### OBJECTIF ÉNONCÉ A
Selon la critique de Largo Winch II, qu'est-ce qui avait agréablement surpris dans le premier film ? Répondez en une à trois phrases.

### PASSAGE RETENU
****
– Chalut les humains,
Je vais vous parler de Largo Winch II, de Jer…
– Non attends, Scaramouche, c’est moi qui vais écrire cette critique…
– Hé! Mais t’avais dit que la bande-annonce ne t’inspirais pas trop confiance et que tu n’irais pas le voir…
– Oui, bon, il n’y a que les imbéciles qui ne changent pas d’avis.
– En même temps, tu ne changes pas souvent d’avis… Hé! Kssssss….
– Allez ouste, du balais, vil félin… Va faire la sieste…
Bon, j’avoue, je suis parfois bourré de préjugés. Et les préjugés, il n’y a rien de pire…
J’en avais quelques-uns, déjà, avant la sortie de Largo Winch, premier épisode des aventures cinématographiques du playboy milliardaire inventé par Jean Van Hamme (1). Mais j’avais été agréablement surpris par la sobriété distinguée de Tomer Sisley, par le rythme d’enfer imprimé au film par Jérôme Salle, et par une intrigue condensant intelligemment plusieurs albums de la série de BD sans en trahir l’esprit. Comme quoi…
Cela ne m’a empêché de laisser de nouveau libre cours à mes préjugés avec ce Largo Winch II,
Au vu de la bande-annonce, je craignais que ce nouvel épisode ne soit qu’une suite bâclée et tape-à-l’oeil.
Eh bien, tout faux, une fois de plus… Le film est du même calibre que le premier opus, un divertissement de qualité.
****
### ENTRÉES FOURNIES
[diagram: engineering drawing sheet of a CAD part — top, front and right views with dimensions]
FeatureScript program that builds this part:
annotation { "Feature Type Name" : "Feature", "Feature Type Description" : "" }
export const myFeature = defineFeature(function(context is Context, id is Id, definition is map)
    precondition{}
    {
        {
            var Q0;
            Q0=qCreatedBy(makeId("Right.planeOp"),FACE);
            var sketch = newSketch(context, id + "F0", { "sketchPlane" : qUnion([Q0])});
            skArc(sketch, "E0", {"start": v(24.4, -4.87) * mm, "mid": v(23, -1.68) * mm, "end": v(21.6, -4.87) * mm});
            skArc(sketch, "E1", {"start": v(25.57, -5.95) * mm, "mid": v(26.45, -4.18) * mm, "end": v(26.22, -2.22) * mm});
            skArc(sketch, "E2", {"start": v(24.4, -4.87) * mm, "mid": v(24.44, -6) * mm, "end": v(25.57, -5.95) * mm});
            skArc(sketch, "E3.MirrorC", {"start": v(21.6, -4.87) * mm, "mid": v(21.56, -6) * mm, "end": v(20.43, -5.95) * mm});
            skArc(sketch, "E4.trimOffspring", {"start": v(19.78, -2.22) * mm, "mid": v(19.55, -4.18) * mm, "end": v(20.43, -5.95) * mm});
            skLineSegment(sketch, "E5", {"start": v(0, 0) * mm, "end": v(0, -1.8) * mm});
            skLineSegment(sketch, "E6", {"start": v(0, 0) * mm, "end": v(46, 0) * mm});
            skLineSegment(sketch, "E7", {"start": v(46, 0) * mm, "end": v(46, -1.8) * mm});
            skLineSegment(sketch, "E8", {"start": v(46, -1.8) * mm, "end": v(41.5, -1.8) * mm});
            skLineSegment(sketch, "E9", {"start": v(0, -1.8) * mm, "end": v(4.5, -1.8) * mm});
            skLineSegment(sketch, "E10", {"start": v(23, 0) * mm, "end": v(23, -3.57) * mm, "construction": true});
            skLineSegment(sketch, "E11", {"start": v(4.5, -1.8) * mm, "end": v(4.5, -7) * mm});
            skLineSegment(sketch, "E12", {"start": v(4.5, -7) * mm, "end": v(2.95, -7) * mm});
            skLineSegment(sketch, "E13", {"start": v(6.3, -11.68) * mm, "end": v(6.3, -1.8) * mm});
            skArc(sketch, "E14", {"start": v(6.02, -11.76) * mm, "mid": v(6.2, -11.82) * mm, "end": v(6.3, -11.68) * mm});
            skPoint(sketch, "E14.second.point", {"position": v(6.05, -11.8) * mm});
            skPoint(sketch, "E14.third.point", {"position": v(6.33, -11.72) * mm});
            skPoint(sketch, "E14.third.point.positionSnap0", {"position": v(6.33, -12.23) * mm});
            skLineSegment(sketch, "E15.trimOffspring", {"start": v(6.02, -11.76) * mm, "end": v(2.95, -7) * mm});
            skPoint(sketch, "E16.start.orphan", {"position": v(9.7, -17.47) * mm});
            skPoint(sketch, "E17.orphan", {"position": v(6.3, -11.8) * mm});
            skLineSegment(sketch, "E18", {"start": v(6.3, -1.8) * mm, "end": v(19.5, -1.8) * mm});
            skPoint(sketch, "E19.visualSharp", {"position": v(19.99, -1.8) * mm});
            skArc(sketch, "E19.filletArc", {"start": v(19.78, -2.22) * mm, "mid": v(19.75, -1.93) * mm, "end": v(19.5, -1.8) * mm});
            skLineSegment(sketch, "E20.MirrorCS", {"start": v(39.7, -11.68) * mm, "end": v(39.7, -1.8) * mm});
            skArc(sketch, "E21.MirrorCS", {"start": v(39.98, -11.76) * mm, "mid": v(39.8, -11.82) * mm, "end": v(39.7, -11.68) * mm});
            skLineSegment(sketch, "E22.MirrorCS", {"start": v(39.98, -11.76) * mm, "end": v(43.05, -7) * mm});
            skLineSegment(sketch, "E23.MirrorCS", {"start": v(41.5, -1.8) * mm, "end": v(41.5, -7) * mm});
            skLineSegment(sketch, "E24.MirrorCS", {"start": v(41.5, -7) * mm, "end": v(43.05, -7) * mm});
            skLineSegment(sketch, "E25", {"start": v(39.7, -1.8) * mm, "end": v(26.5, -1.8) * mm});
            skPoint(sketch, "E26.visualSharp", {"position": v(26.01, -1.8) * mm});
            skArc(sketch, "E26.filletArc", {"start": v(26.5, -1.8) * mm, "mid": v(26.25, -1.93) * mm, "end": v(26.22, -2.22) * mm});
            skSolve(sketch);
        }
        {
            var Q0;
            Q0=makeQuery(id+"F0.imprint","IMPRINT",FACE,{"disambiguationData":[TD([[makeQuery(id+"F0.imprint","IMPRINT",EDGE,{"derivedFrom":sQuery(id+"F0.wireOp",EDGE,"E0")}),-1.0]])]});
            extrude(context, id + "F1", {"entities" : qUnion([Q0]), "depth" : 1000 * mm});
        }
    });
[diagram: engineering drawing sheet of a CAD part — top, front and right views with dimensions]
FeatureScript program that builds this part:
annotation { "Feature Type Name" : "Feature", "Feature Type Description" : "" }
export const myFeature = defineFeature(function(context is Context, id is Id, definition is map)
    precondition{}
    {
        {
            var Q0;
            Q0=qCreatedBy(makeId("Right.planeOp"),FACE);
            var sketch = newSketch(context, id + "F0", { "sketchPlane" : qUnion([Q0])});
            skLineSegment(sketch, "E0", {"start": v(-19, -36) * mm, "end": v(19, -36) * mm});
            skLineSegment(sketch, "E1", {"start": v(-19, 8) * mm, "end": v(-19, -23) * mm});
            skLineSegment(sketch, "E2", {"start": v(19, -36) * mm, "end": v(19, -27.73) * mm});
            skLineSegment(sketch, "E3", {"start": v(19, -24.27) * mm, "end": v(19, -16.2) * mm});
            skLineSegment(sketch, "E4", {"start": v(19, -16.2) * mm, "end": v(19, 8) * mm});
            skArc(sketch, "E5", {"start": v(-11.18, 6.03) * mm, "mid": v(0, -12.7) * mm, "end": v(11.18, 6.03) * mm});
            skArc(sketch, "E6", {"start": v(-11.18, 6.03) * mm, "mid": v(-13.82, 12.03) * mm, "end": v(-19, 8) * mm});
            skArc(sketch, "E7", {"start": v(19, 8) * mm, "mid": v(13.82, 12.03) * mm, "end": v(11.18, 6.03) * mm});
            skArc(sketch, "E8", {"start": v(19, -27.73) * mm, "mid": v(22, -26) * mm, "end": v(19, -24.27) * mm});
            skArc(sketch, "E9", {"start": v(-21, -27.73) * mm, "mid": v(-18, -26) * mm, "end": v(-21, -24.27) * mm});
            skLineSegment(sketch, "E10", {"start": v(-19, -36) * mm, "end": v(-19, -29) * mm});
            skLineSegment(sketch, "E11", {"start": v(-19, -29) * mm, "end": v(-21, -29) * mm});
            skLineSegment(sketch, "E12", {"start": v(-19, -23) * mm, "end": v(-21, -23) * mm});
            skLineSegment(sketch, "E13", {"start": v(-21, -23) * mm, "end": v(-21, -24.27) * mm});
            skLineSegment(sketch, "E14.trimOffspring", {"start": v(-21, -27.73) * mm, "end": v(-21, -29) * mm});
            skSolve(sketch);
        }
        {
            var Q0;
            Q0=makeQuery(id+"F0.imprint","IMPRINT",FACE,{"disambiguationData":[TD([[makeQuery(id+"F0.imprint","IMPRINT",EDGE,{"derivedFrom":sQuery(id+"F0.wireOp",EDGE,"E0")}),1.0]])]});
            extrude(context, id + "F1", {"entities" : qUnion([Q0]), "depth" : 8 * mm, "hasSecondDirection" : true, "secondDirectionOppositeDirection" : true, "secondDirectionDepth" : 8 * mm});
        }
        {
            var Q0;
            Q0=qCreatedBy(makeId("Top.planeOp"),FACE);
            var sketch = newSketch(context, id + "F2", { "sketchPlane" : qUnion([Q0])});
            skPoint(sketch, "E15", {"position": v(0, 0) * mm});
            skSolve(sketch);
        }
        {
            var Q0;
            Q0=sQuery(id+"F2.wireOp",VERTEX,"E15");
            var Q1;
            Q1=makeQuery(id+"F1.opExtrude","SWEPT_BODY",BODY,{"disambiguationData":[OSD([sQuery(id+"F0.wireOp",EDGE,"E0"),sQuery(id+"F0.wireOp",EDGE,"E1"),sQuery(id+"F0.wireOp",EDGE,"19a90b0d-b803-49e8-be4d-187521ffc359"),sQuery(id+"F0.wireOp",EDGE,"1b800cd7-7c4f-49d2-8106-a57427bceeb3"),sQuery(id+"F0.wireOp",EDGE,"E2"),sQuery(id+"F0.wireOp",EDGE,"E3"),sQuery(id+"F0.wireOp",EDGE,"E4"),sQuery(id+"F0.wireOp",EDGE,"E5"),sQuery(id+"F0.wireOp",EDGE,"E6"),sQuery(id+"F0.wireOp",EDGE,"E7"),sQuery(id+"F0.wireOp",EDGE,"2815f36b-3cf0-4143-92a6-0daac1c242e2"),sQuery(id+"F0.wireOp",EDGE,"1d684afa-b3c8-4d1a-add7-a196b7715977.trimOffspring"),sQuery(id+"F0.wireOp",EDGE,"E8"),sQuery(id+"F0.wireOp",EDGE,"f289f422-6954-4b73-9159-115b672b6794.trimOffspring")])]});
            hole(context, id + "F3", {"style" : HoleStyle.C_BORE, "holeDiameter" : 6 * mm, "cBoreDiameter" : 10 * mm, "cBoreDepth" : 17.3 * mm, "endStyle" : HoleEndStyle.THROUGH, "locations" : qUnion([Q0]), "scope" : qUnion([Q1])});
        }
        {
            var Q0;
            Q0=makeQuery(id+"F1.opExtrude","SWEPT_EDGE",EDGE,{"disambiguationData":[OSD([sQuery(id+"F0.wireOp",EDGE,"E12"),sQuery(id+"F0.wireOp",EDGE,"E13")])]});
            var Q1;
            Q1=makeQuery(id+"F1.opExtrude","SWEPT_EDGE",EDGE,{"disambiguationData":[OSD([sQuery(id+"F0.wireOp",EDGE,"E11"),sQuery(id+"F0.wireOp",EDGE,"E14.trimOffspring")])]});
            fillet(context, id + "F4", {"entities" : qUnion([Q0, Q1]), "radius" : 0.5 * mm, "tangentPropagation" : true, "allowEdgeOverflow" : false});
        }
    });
****
### OBJECTIF ÉNONCÉ B
Relevez toutes les lignes des entrées qui contiennent la chaîne "orphan", en tenant compte de la casse.

### SOLUTION COMPLÈTE A
La sobriété distinguée de Tomer Sisley, le rythme d'enfer imprimé au film par Jérôme Salle, et une intrigue qui condense intelligemment plusieurs albums de la série de BD sans en trahir l'esprit.

### SOLUTION COMPLÈTE B
            skPoint(sketch, "E16.start.orphan", {"position": v(9.7, -17.47) * mm});
            skPoint(sketch, "E17.orphan", {"position": v(6.3, -11.8) * mm});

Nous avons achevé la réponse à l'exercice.